Work to complete:
Pictures stay out of the copy, which must hold exactly the lines from the one containing "vfov_deg: 81.6" through the end of the material below.

Dataset:
• • • • •
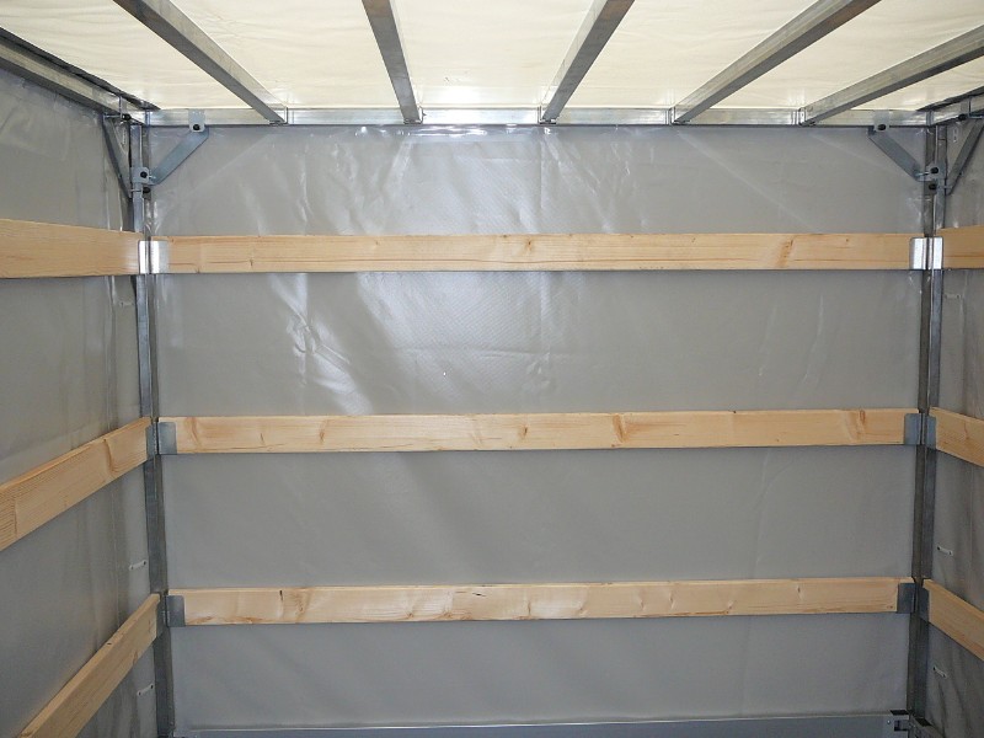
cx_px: 492
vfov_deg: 40.7
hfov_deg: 52.6
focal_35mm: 35
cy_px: 369
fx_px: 995
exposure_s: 1/30
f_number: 2.8
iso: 100
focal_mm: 5.2
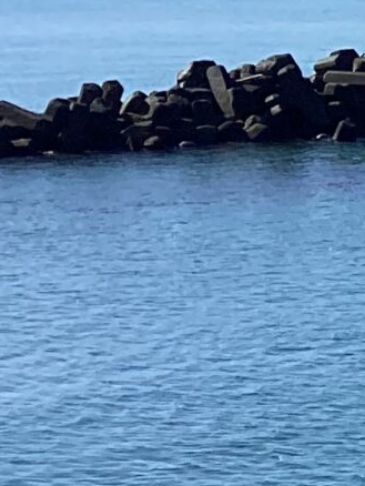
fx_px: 2542
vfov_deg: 10.9
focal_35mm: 181
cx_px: 1230
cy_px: 199
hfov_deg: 7.0
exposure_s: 1/1567
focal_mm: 3.3
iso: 25
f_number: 2.4
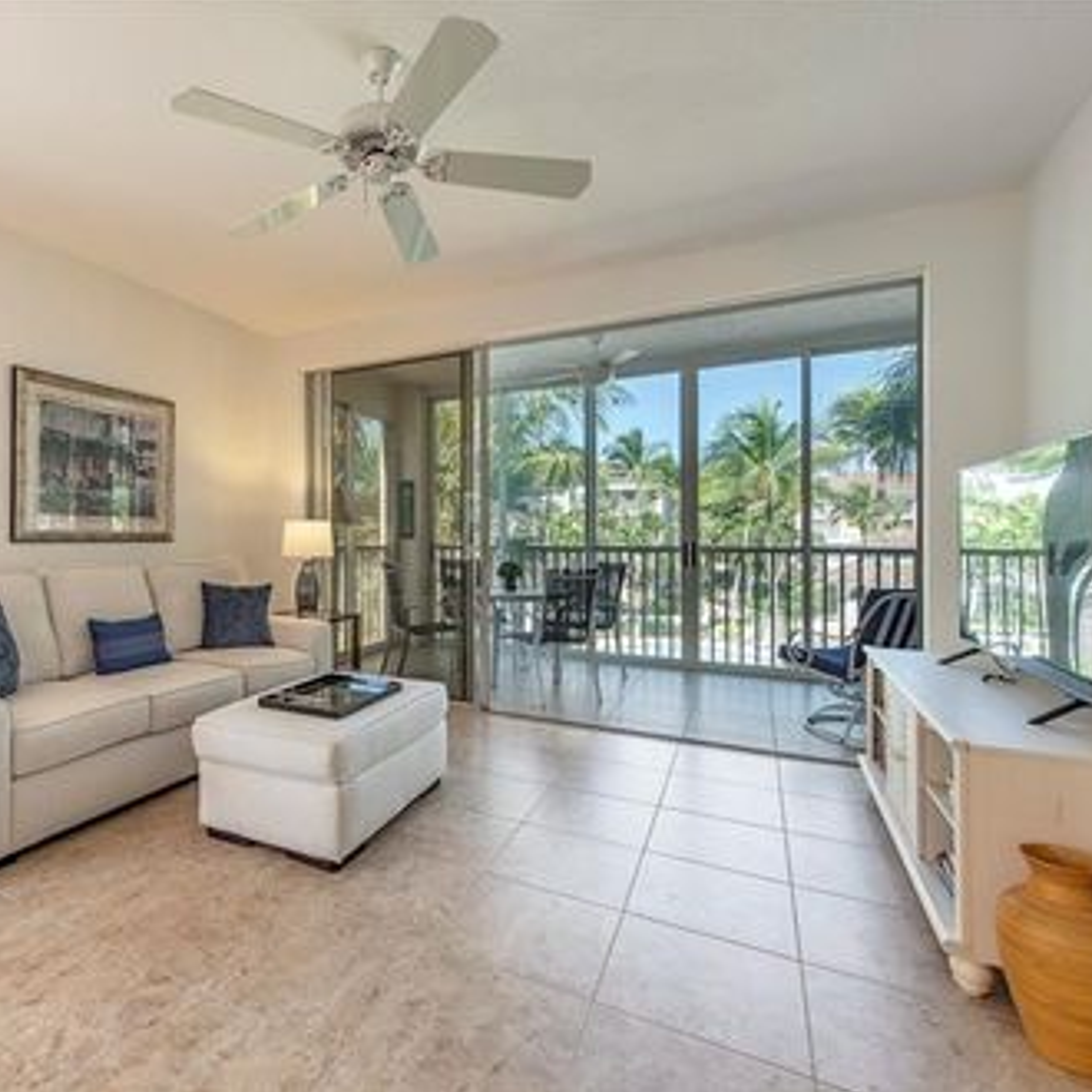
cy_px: 548
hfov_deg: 78.2
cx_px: 367
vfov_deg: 80.7
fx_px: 642
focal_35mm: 18
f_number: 9
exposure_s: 1/2.5
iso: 100
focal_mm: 14
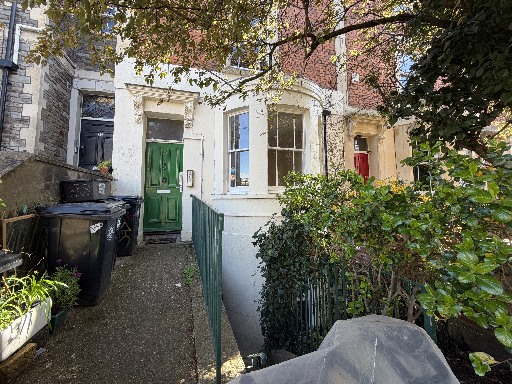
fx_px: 222
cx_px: 242
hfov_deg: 98.1
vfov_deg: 81.6
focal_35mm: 15
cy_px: 180
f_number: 2.2
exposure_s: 1/121
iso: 64
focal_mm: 2.22
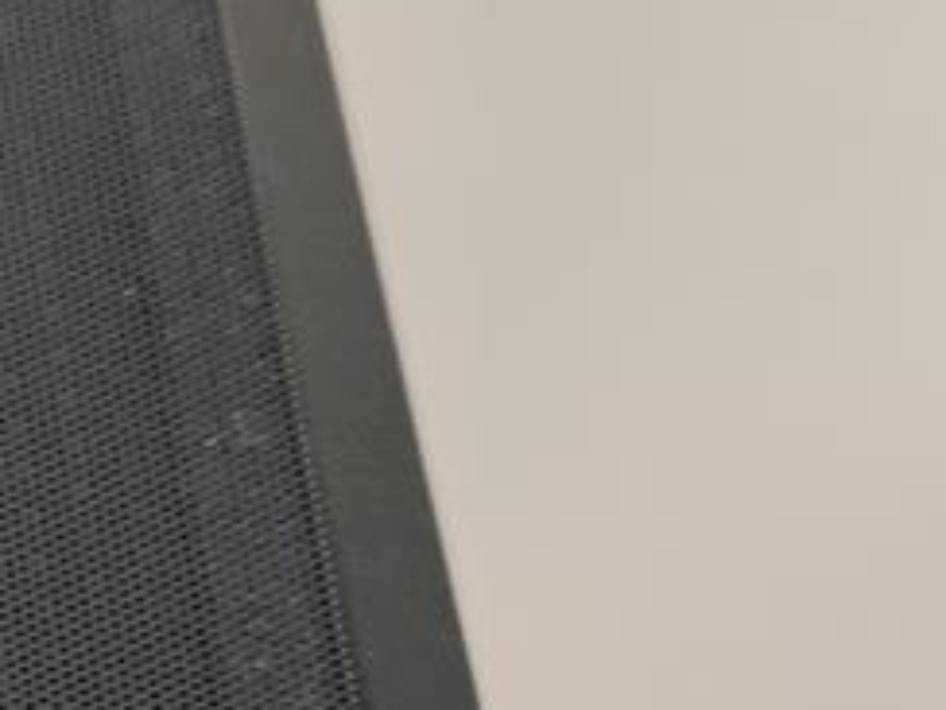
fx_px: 4209
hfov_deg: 11.5
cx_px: -969
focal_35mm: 154
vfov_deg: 9.4
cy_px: 1084
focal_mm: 6.78
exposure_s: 1/100
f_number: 1.85
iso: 69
• • • • •
Response to the exercise:
vfov_deg: 81.6
focal_35mm: 15
cy_px: 180
f_number: 2.2
exposure_s: 1/121
iso: 64
focal_mm: 2.22
fx_px: 4209
hfov_deg: 11.5
cx_px: -969
focal_35mm: 154
vfov_deg: 9.4
cy_px: 1084
focal_mm: 6.78
exposure_s: 1/100
f_number: 1.85
iso: 69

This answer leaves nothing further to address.